Less than 5 percent of what PlanITROI receives requires repairs. About 70 percent of these simply require reloading or updating the product's software to function properly. Only about 1 percent of returns have physical damage. In most of these cases, PlanITROI assumes the manufacturer's original warranty and makes needed repairs. It then sells the items as refurbished goods, often to secondary markets rather than through the original retailer. Such goods are commonly sold on sites like,, and

Refurbishing is not always an option, however. Some manufacturers and retailers choose not to sell refurbished goods. In this case, and when the products are determined to be BER (beyond economical repair), the components are harvested for use as replacement parts. Parts that cannot be reused are broken down further to their base materials. Plastic, glass, magnets, aluminum, and other metals are sent to recycling operations and refiners. PlanITROI actually has a division that oversees the recycling of these materials so they can be turned into future goods.


For companies that opt to take the 3PL route, selecting the right partner is key to the arrangement's success. But how do you find a provider that will handle your returns accurately and efficiently, while making certain your customers are satisfied? We asked several experts for advice. What follows are their recommendations and suggestions.

First of all, be sure that the company you select has experience in handling your type of products. "You don't want to be the beta site," warns Bob Lieb, professor of supply chain management at Northeastern University in Boston.

As with PlanITROI, there are companies out there that specialize in specific product categories, such as electronics, food, and clothing.
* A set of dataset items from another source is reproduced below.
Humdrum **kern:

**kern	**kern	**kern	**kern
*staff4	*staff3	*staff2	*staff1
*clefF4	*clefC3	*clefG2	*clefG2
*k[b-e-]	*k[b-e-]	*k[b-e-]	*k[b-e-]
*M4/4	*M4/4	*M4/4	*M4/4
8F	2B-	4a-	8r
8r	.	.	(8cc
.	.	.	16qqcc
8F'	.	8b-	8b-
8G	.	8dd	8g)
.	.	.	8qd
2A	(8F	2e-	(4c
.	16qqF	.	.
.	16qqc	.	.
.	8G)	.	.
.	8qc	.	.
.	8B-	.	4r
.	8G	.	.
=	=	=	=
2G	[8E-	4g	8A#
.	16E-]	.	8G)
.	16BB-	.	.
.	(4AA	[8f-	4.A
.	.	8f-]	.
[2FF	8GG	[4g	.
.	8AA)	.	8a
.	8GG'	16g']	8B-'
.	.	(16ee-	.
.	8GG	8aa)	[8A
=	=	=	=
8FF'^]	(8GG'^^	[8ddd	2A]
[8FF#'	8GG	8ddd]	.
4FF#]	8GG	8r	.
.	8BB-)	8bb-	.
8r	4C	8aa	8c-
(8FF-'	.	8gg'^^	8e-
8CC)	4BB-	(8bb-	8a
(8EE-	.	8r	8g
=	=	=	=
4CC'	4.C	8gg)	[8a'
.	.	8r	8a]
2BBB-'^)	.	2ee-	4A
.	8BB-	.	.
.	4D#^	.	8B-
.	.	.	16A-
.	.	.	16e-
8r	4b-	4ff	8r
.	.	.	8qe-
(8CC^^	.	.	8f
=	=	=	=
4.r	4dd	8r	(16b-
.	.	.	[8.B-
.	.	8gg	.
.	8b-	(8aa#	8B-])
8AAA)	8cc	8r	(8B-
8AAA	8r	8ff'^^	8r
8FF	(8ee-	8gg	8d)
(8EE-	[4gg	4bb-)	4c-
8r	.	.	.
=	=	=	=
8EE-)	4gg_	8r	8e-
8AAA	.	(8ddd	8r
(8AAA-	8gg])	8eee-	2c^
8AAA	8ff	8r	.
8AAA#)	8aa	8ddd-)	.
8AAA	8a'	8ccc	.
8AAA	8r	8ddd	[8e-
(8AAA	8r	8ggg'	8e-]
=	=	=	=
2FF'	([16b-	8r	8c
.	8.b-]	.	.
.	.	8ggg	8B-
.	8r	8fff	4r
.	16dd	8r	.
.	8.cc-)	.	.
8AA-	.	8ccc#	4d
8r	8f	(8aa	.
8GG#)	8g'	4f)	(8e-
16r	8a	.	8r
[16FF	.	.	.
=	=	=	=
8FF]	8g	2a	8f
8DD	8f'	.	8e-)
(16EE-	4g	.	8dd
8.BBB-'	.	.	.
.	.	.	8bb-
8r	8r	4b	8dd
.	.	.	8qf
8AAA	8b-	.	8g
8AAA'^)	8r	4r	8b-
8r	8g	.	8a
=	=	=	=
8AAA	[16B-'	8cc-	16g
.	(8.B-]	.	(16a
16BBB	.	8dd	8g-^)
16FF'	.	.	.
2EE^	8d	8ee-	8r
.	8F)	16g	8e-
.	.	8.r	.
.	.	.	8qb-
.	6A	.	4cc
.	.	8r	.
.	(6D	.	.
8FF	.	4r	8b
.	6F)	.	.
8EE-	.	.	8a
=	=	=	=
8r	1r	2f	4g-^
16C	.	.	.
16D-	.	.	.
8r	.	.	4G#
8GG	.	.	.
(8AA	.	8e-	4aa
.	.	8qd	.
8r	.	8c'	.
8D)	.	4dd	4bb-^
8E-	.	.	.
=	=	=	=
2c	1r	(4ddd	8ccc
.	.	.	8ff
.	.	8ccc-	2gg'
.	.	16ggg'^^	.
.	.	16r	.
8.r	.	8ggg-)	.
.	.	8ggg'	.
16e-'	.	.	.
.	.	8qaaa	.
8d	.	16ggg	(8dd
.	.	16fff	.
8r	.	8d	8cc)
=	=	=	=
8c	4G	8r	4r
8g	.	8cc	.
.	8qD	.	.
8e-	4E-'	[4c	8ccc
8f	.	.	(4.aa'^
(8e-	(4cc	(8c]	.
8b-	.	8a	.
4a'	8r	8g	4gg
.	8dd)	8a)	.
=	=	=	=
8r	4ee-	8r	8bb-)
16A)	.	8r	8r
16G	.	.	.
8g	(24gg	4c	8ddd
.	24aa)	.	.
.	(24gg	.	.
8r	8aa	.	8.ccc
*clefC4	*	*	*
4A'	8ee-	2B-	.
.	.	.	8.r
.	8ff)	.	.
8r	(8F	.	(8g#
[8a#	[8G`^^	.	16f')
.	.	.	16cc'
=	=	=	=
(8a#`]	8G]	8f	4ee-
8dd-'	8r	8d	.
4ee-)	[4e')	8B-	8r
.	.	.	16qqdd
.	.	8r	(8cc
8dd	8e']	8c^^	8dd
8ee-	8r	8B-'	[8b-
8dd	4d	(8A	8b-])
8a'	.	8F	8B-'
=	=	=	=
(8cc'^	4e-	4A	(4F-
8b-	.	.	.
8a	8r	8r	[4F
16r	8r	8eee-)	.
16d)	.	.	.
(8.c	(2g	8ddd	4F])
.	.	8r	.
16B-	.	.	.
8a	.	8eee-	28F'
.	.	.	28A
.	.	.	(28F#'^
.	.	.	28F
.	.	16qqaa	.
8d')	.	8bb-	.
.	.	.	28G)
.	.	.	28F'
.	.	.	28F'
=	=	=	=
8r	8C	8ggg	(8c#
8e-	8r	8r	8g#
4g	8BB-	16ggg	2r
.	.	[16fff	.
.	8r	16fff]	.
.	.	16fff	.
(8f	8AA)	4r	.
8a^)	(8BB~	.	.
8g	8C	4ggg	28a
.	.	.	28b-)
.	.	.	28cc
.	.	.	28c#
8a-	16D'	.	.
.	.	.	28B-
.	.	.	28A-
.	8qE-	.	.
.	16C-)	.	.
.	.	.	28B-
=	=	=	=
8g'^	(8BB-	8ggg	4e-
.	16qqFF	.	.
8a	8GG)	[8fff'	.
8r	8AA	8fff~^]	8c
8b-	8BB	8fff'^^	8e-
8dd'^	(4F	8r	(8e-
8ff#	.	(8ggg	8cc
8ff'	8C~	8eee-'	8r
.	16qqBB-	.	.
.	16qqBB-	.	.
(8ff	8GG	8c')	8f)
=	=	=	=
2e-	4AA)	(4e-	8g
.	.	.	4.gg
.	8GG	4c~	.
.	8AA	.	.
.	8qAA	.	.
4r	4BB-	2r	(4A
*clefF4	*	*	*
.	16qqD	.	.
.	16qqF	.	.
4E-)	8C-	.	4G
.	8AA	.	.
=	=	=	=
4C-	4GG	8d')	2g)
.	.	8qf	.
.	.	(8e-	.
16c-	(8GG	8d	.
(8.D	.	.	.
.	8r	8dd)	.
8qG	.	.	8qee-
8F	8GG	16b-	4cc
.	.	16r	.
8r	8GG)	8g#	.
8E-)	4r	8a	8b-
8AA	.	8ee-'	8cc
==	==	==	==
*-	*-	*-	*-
Find a company with experience handling your full range of products. For instance, if you sell washers and dryers, you need a partner with the capacity to handle large, bulky items. Price should not be the determining factor in choosing a partner. "Don't just look at a quote," says Gailen Vick, founder of the Reverse Logistics Association. "Find a partner that understands your total business."

Second, look at the company's financials. Many companies are getting into this lucrative field, but do they have a solid business model and the capital, facilities, IT infrastructure, and other resources to back it up?

Another key consideration is the provider's ability to track the real-time status of each return. "Visibility into the return is very important to our clients' customers. They want to see that credit issued quickly," says Ryder's Brouillette. Sciarrotta of the Reverse Logistics Association agrees. He says the trend is to provide credit to the customer immediately upon issuing a tracking number, even before the product is received and evaluated. The view is that it is better to lose a product than a customer. "You can't put procedures in place that negatively affect 99 percent of returns for the 1 percent that is damaged or fraudulent," he says.

Next, agree in advance with your partner on specific performance metrics. Be sure both parties understand who is responsible for what and who is responsible for the costs associated with each process. You don't want surprises.

Access to secondary markets is also important. If the product cannot be sold as new, does the provider have a network to dispose of the products, either as recertified, refurbished, or recycled items? "One of our customers uses our services because it doesn't want to see its returns put in a landfill," says Brouillette. Ryder's capabilities to break down and recycle components were a big draw for the environmentally conscious client, he explains.

In some cases, a manufacturer may not want its products sold in the secondary market because of concerns about diluting its brand's image. "And some retailers may not want their products to be resold at all, as it might impact their other sales channels," says Vick. He notes that in these instances, they might prefer that their goods be given to charities. It's best to determine in advance which channels should be used to dispose of specific goods.

Regardless of which partner a company chooses to manage its returns, establishing a good working relationship is critical to long-term success. Keeping communication lines open can help reduce both the risk and the mess, while assuring many happy returns.